Valdir Oliveira
Um pacto necessário para dizer basta ao feminicídio
A cada dia, mulheres são assassinadas no Brasil simplesmente por serem mulheres. Essa realidade brutal, que tira a vida de quatro brasileiras diariamente, exige respostas firmes, contínuas e articuladas do poder público e da sociedade. Nesse contexto, a assinatura do Pacto Nacional Brasil contra o Feminicídio, realizada na quarta-feira (4), no Palácio do Planalto, representa um passo inédito e necessário no enfrentamento à violência de gênero no país.
A iniciativa reúne Executivo, Legislativo e Judiciário em uma ação conjunta e permanente, sinalizando que o combate ao feminicídio precisa deixar de ser apenas discurso e se tornar prioridade real do Estado brasileiro. Durante a cerimônia, o presidente Luiz Inácio Lula da Silva foi direto ao ponto ao afirmar que a luta contra o feminicídio e todas as formas de violência contra as mulheres é responsabilidade de toda a sociedade, mas especialmente dos homens. A fala não apenas reconhece o problema, como também aponta para sua raiz: uma cultura estrutural de machismo, desigualdade e naturalização da violência.
Os números escancaram a gravidade da situação. Quatro mulheres são assassinadas todos os dias no Brasil em razão da violência de gênero. Não se trata de estatística fria, mas de vidas interrompidas, famílias destruídas e comunidades marcadas pela dor. Mesmo com leis fundamentais como a Maria da Penha e a Lei do Feminicídio, a persistência desses crimes revela que ainda falhamos na prevenção, na proteção das vítimas e na responsabilização efetiva dos agressores.
O pacto nacional surge justamente para enfrentar essas falhas estruturais, promovendo articulação entre instituições, políticas públicas integradas e ações contínuas. No entanto, para que essa iniciativa não se limite a Brasília, é fundamental que ela seja fortalecida nos estados e municípios. No Rio Grande do Sul, e especialmente em Santa Maria e região, os recentes casos de feminicídio acendem um alerta urgente.
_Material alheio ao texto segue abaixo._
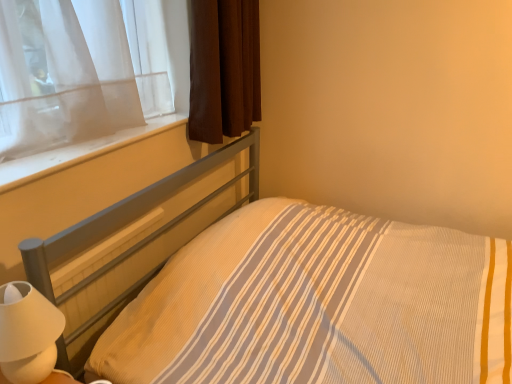
Question: In terms of size, does yellow striped fabric at center appear bigger or smaller than white smooth window sill at upper left?

Choices:
 (A) small
 (B) big

Answer: (B)

Question: In terms of height, does yellow striped fabric at center look taller or shorter compared to white smooth window sill at upper left?

Choices:
 (A) short
 (B) tall

Answer: (B)

Question: Considering the real-world distances, which object is closest to the yellow striped fabric at center?

Choices:
 (A) white smooth window sill at upper left
 (B) brown fabric curtain at upper left
 (C) white matte table lamp at lower left

Answer: (A)

Question: Which object is the closest to the white matte table lamp at lower left?

Choices:
 (A) yellow striped fabric at center
 (B) white smooth window sill at upper left
 (C) brown fabric curtain at upper left

Answer: (A)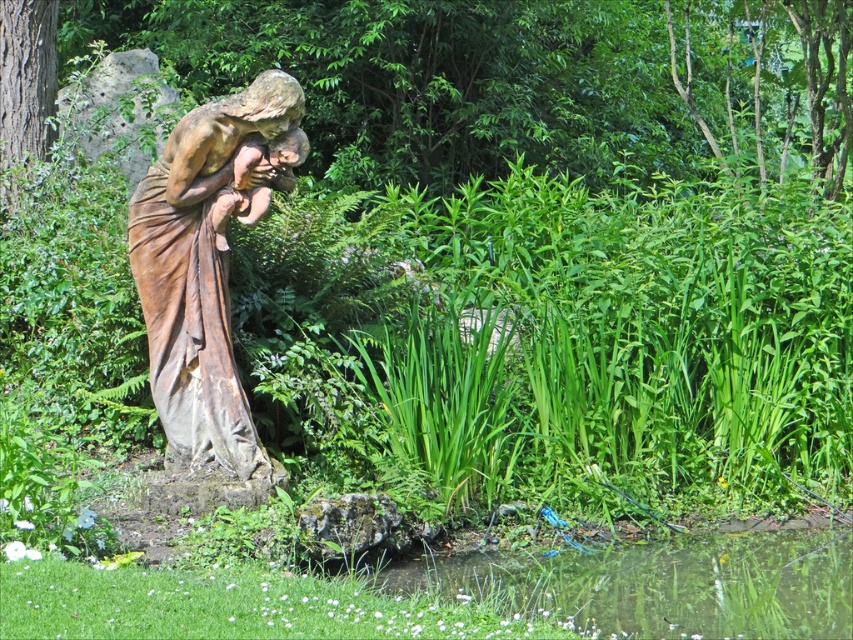
You are a drone operator trying to capture a photo of the brown stone statue at center. The statue is marked by the point coordinates at point (207, 264). Your drone has a camera with a 120 degree field of view. If you position your drone directly above the statue, will the entire statue fit within the camera frame?

The brown stone statue at center is represented by point (207, 264), so positioning the drone directly above this point would center the statue in the camera frame. Since the camera has a 120 degree field of view, which is wide enough to encompass the statue, the entire statue should fit within the frame.

You are a gardener who needs to water the plants near the brown stone statue at center and the clear water at bottom right. Which object is closer to the water source located at the bottom right?

The clear water at bottom right is the water source itself, so it is already at the bottom right. The brown stone statue at center is to the left of it, meaning the statue is farther from the water source than the water source itself. Therefore, the clear water at bottom right is closer to the water source.

You are a painter standing at the edge of the garden, looking towards the brown stone statue at center and the clear water at bottom right. Which object is closer to you?

The brown stone statue at center is closer to you because it is further to the viewer than the clear water at bottom right.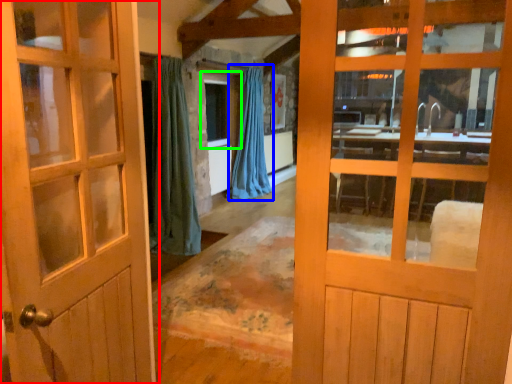
Question: Considering the real-world distances, which object is closest to door (highlighted by a red box)? curtain (highlighted by a blue box) or window (highlighted by a green box).

Choices:
 (A) curtain
 (B) window

Answer: (A)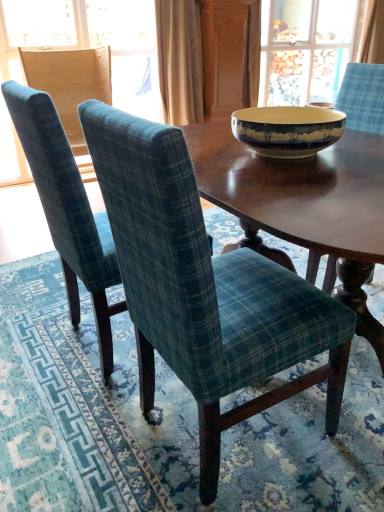
Question: From a real-world perspective, is matte ceramic bowl at center positioned above or below beige fabric curtain at upper center, the second curtain viewed from the back?

Choices:
 (A) above
 (B) below

Answer: (B)

Question: Considering the positions of point (261, 122) and point (187, 81), is point (261, 122) closer or farther from the camera than point (187, 81)?

Choices:
 (A) farther
 (B) closer

Answer: (B)

Question: Which is farther from the matte ceramic bowl at center?

Choices:
 (A) green plaid fabric chair at center, which appears as the first chair when viewed from the right
 (B) teal plaid chair at center, the 2th chair viewed from the left
 (C) beige fabric curtain at upper center, acting as the 1th curtain starting from the front
 (D) clear glass door at upper center
 (E) blue fabric chair at left

Answer: (D)

Question: Which of these objects is positioned closest to the teal plaid chair at left, the 3th chair when ordered from right to left?

Choices:
 (A) green plaid fabric chair at center, the third chair when ordered from left to right
 (B) beige fabric curtain at upper center, which is the second curtain in top-to-bottom order
 (C) blue plaid curtain at upper right, acting as the 1th curtain starting from the right
 (D) blue fabric chair at left
 (E) matte ceramic bowl at center

Answer: (D)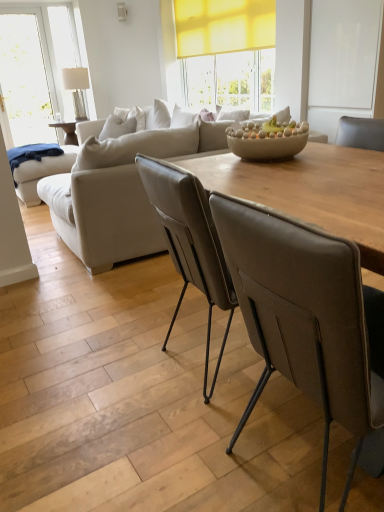
Question: Is brown leather chair at center not near beige leather couch at center?

Choices:
 (A) no
 (B) yes

Answer: (B)

Question: Considering the relative positions of brown leather chair at center and beige leather couch at center in the image provided, is brown leather chair at center behind beige leather couch at center?

Choices:
 (A) no
 (B) yes

Answer: (A)

Question: From a real-world perspective, is brown leather chair at center physically above beige leather couch at center?

Choices:
 (A) yes
 (B) no

Answer: (B)

Question: Considering the relative sizes of brown leather chair at center and beige leather couch at center in the image provided, is brown leather chair at center smaller than beige leather couch at center?

Choices:
 (A) yes
 (B) no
Não podemos tratar essas tragédias como fatos isolados ou inevitáveis.
É preciso dar um basta. Fortalecer redes de proteção, investir em políticas de prevenção, garantir acolhimento às mulheres em situação de violência e promover uma mudança cultural profunda são tarefas que exigem compromisso político e mobilização social. O pacto nacional aponta o caminho, mas sua efetividade dependerá da capacidade de cada território assumir essa responsabilidade.